I think it's similar, at least where I live. With a better support system, people seem to be less likely to get dependent on it. Seems like a good thing to do in the long run, even if you just think about it economically.

Unless, perhaps, you need a class of people that are in a sort of benefits bondage. I don't really want to think that this is by design though.

My expectation is that healthy adults should work.
I am not religious but I do see the general fall of religion as a huge part in this. I've warned people that an individuals moral compass is not a strong as the influence a communities moral compass has on the individual.

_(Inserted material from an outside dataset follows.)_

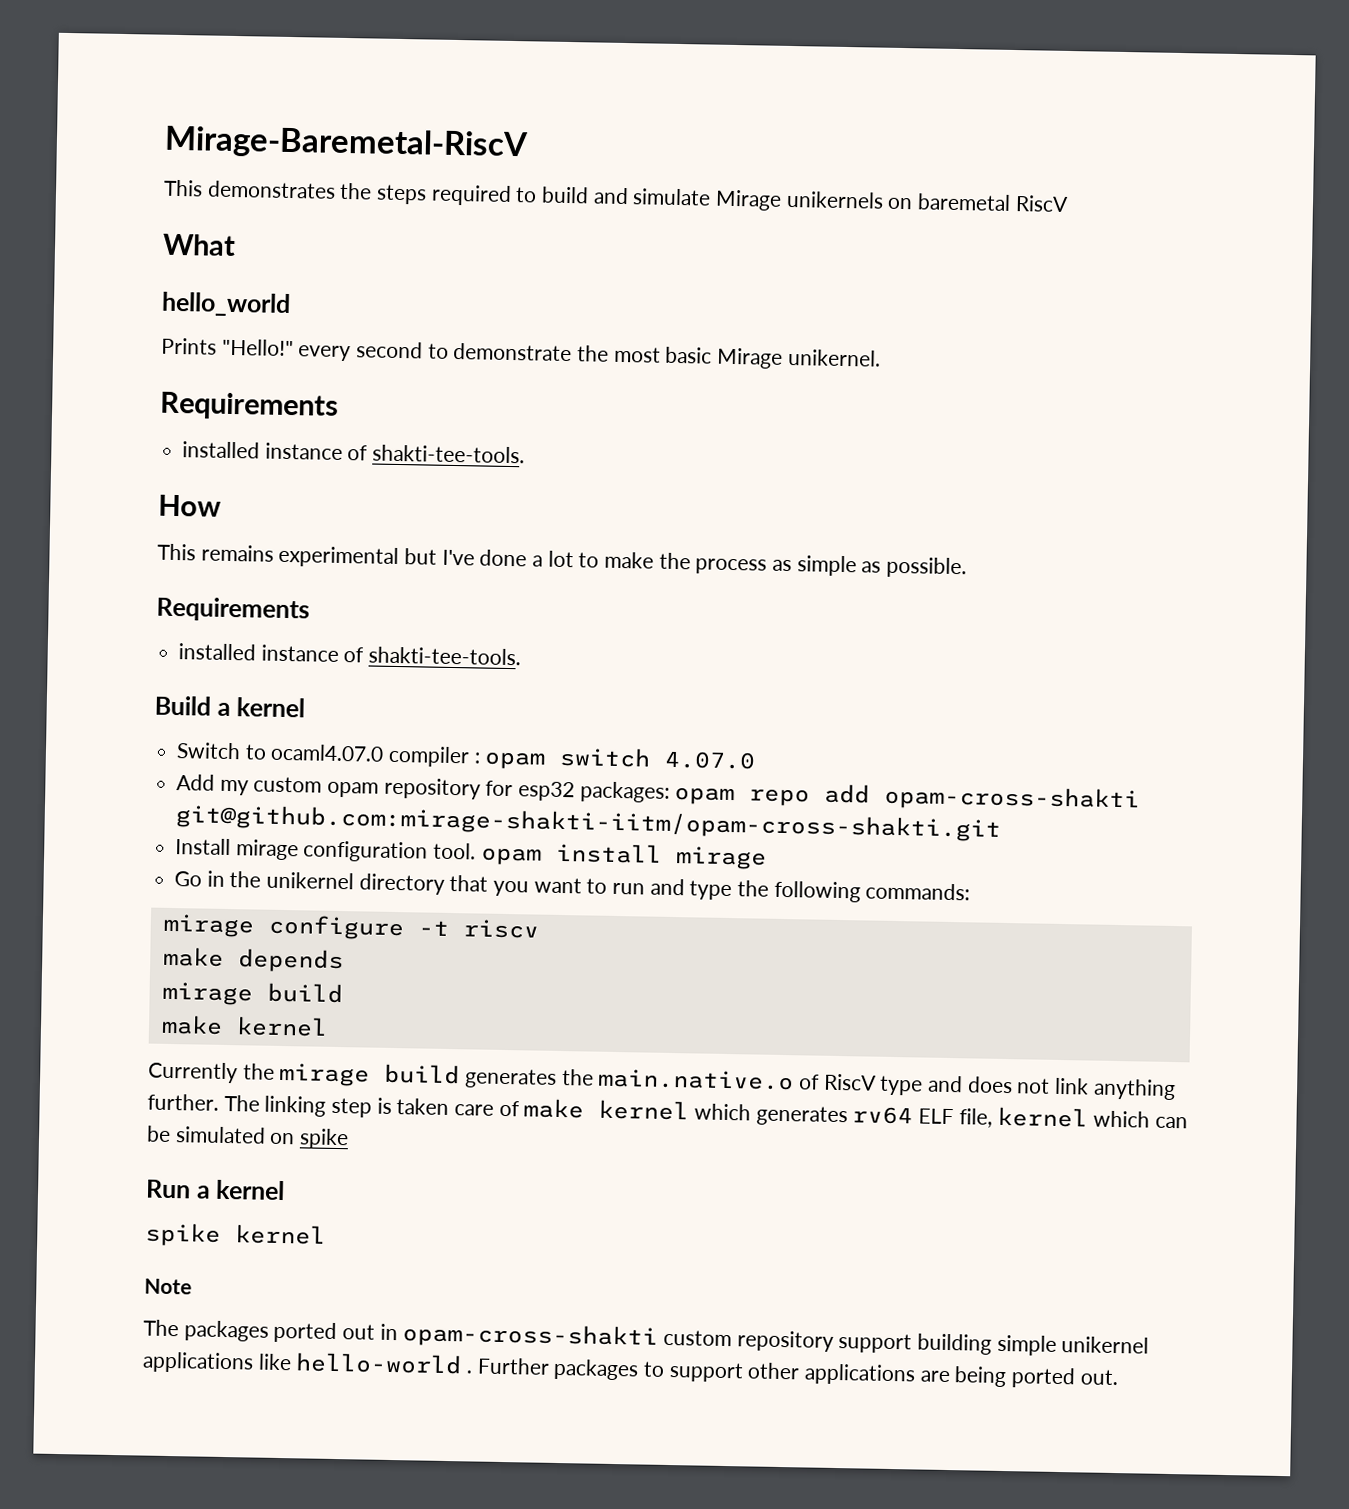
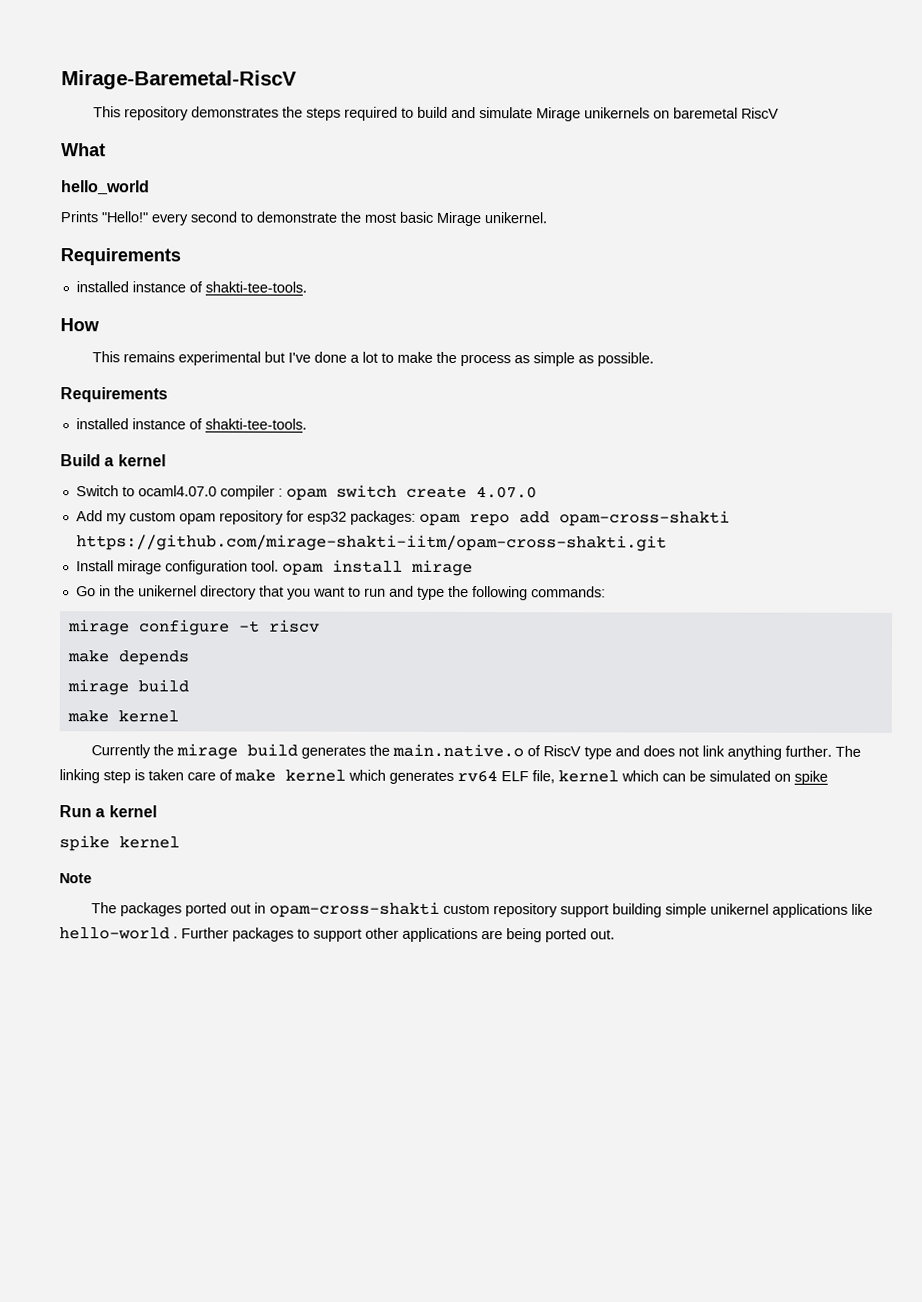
(203, 188) none -> [124,106,190,121] repository
(652, 757) none -> [405,485,467,499] create
[175,804,1002,842] git@github.com:mirage-shakti-iitm/opam-cross-shakti.git -> [75,534,667,552] https://github.com/mirage-shakti-iitm/opam-cross-shakti.git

Currently we are set to just keep legalizing everything because it's good for somebody.
In America, you don’t need to reach for philosophy to explain the destruction of high-trust communities when history will do:

https://www.goodreads.com/book/show/2056992.Left_Behind_In_R...

Summary of the book by a far-right nutjob:

https://twitter.com/GodCloseMyEyes/status/141461967105629798...

Community culture still exists in some places. Those places generally aren’t trying to solve massively complex racial or mass-migration conflicts at the same time as healthcare, housing, education and so on. Voters and leaders have limited time and attention. Fewer problems to solve means more resources available per problem.